So true, unffortunately , that when we are neither in pain, nor in ecstacy we become "comfortably numb" as you so well described. We accept things as they are because we are not particularly uncomfortable. Not until we cannot bear the pain/discomfort do we seek relief- meditation, study, a new way of looking at things ( as the present way is unbearable).
What a waste it is, in reality, being "comfortably numb" is! But oh so easy! But, it is better for our development to get out of the cage, into the woods! To be open to changing worlds! 🙏❤🙏
How many times have we heard, or said, "I really had no choice!" about a terrible choice made.
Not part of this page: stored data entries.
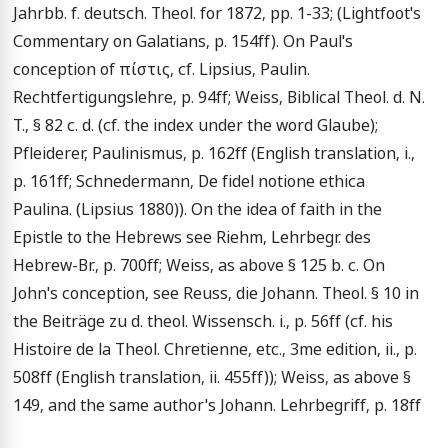
Jahrbb. f. deutsch. Theol. for 1872, pp. 1-33; (Lightfoot's 
Commentary on Galatians, p. 154ff). On Paul's 
conception of πίστις, cf. Lipsius, Paulin. 
Rechtfertigungslehre, p. 94ff; Weiss, Biblical Theol. d. N. 
T., § 82 c. d. (cf. the index under the word Glaube); 
Pfleiderer, Paulinismus, p. 162ff (English translation, i., 
p. 161ff; Schnedermann, De fidel notione ethica 
Paulina. (Lipsius 1880)). On the idea of faith in the 
Epistle to the Hebrews see Riehm, Lehrbegr. des 
Hebrew-Br., p. 700ff; Weiss, as above § 125 b. c. On 
John's conception, see Reuss, die Johann. Theol. § 10 in 
the Beiträge zu d. theol. Wissensch. i., p. 56ff (cf. his 
Histoire de la Theol. Chretienne, etc., 3me edition, ii., p. 
508ff (English translation, ii. 455ff)); Weiss, as above § 
149, and the same author's Johann. Lehrbegriff, p. 18ff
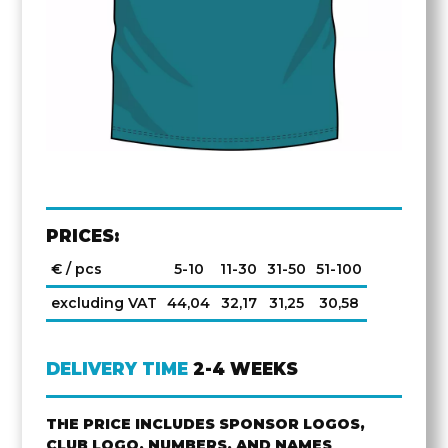
PRICES:
€ / pcs
5-10
11-30
31-50
51-100
excluding VAT
44,04
32,17
31,25
30,58
DELIVERY TIME
2-4 WEEKS
THE PRICE INCLUDES SPONSOR LOGOS,
CLUB LOGO, NUMBERS, AND NAMES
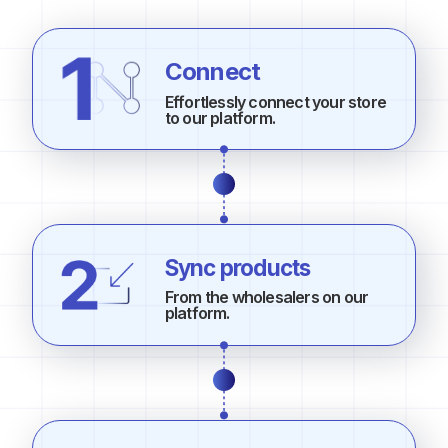
Connect
Effortlessly connect your store
to our platform.
Sync products
From the wholesalers on our
platform.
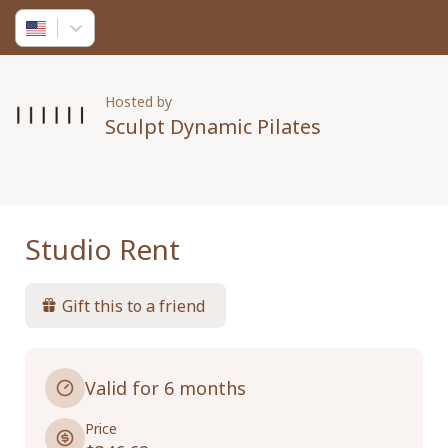
Sign in
Hosted by
Sculpt Dynamic Pilates
Studio Rent
Gift this to a friend
Valid for 6 months
Price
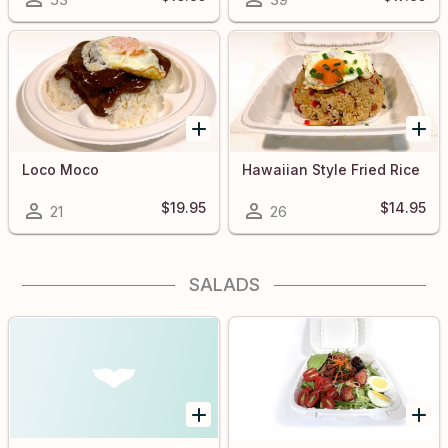
Loco Moco
Hawaiian Style Fried Rice
$19.95
$14.95
21
26
SALADS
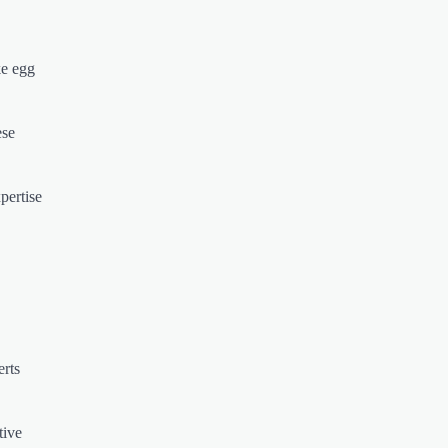
ke egg
ese
pertise
erts
tive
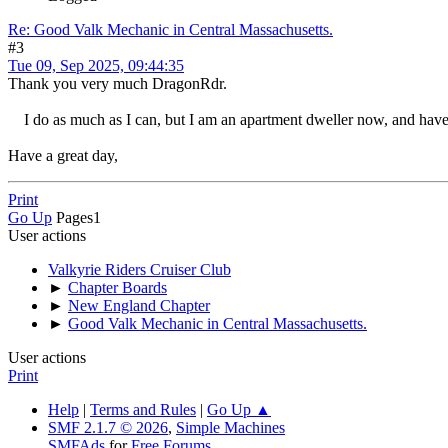
Re: Good Valk Mechanic in Central Massachusetts.
#3
Tue 09, Sep 2025, 09:44:35
Thank you very much DragonRdr.
I do as much as I can, but I am an apartment dweller now, and have 
Have a great day,
Print
Go Up
Pages
1
User actions
Valkyrie Riders Cruiser Club
►
Chapter Boards
►
New England Chapter
►
Good Valk Mechanic in Central Massachusetts.
User actions
Print
Help
|
Terms and Rules
|
Go Up ▲
SMF 2.1.7 © 2026
,
Simple Machines
SMFAds
for
Free Forums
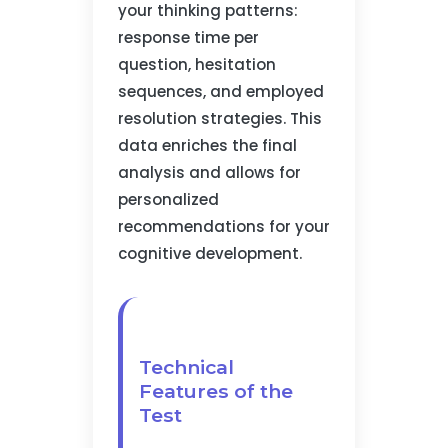
your thinking patterns:
response time per
question, hesitation
sequences, and employed
resolution strategies. This
data enriches the final
analysis and allows for
personalized
recommendations for your
cognitive development.
Technical
Features of the
Test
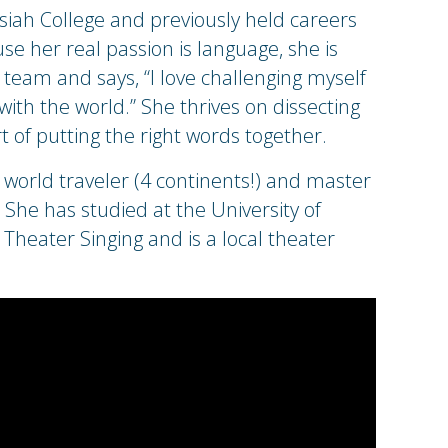
iah College and previously held careers
 her real passion is language, she is
 team and says, “I love challenging myself
with the world.” She thrives on dissecting
t of putting the right words together.
world traveler (4 continents!) and master
She has studied at the University of
Theater Singing and is a local theater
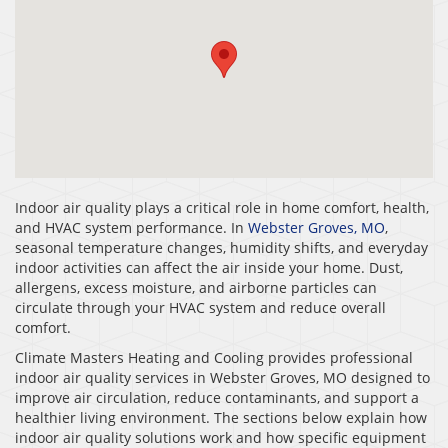
Indoor air quality plays a critical role in home comfort, health,
and HVAC system performance. In
Webster Groves, MO
,
seasonal temperature changes, humidity shifts, and everyday
indoor activities can affect the air inside your home. Dust,
allergens, excess moisture, and airborne particles can
circulate through your HVAC system and reduce overall
comfort.
Climate Masters Heating and Cooling provides professional
indoor air quality services in Webster Groves, MO designed to
improve air circulation, reduce contaminants, and support a
healthier living environment. The sections below explain how
indoor air quality solutions work and how specific equipment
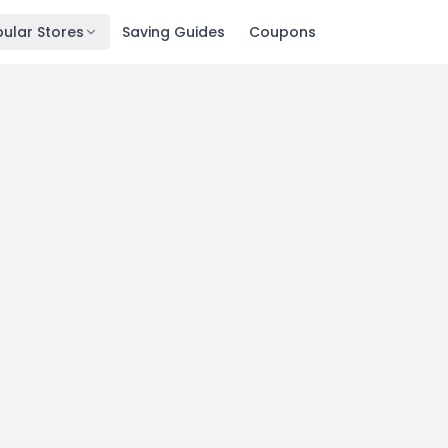
ular Stores
Saving Guides
Coupons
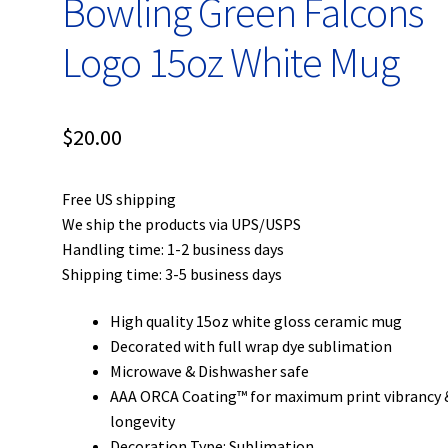
Bowling Green Falcons
Logo 15oz White Mug
$
20.00
Free US shipping
We ship the products via UPS/USPS
Handling time: 1-2 business days
Shipping time: 3-5 business days
High quality 15oz white gloss ceramic mug
Decorated with full wrap dye sublimation
Microwave & Dishwasher safe
AAA ORCA Coating™ for maximum print vibrancy 
longevity
Decoration Type: Sublimation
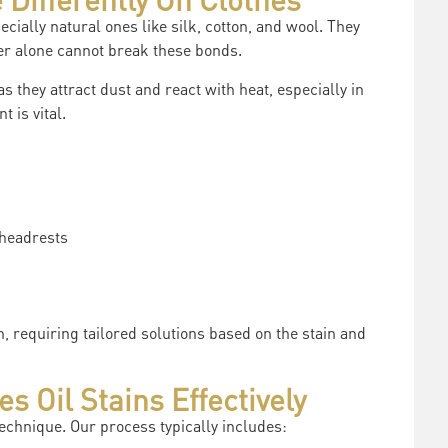
ecially natural ones like silk, cotton, and wool. They
er alone cannot break these bonds.
 as they attract dust and react with heat, especially in
 is vital.
 headrests
, requiring tailored solutions based on the stain and
 Oil Stains Effectively
echnique. Our process typically includes:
Oh David, You are so right. Wherever you go there you are. You can’t run away from your thoughts. You can only try and change them. The thoughts always become habits unless in takes steps to step into the unknown, which I am contemplating now after 40 years. You know what this is and I am worried if it will affect my Karma or my striving for Bodichitta?
It’s a difficult decision to make after all these years. But for sanities sake I must make the move.
Thank you David for such thought-provoking insights and questions. So much resonated with me. Your comment along the lines of how we can respond thoughtlessly and fail ‘to see’ those we are familiar and dear came to my mind when at an art gallery yesterday. I noticed an elderly couple approach a beautiful intricate painting. The man exclaimed ‘I like this, the colours, it could go on the wall opposite the TV’ . ‘It’s too complicated’ she said dismissively & turned away. The man was shut down, with no opportunity to discuss what appealed to him, and quietly followed after her. It seemed so sad and I wondered how often I, too, am so carelessly offhand. To try to be aware of our comfortably numb & habitual ways is something to strive for.
Well.... didn't this one make me think?
Hit me right between the eyes. Yup, comfortably numb and i didn't even know it.
Thanks David.... I think!
Thank you David. This makes me think of the Deep Purple lyric from 'Pictures Of Home', but probably taken completely out of context, 'Here in this prison, of my own making'.
Deeply moving and thought provoking, as always, David. You have a gift with words, thoughts, and important contemplations. Thank you for sharing your gift! xoxo
I feel identified with two points:
It’s arrogance to believe that I can achieve enlightenment.
And sometimes I am discouraged to meditate, even though I know how powerfully a meditation practice can change our experience of reality.
But I keep myself practicing as far as I can.
Thank you for sharing your posts, are very important to me, it keeps me my knowledge fresh.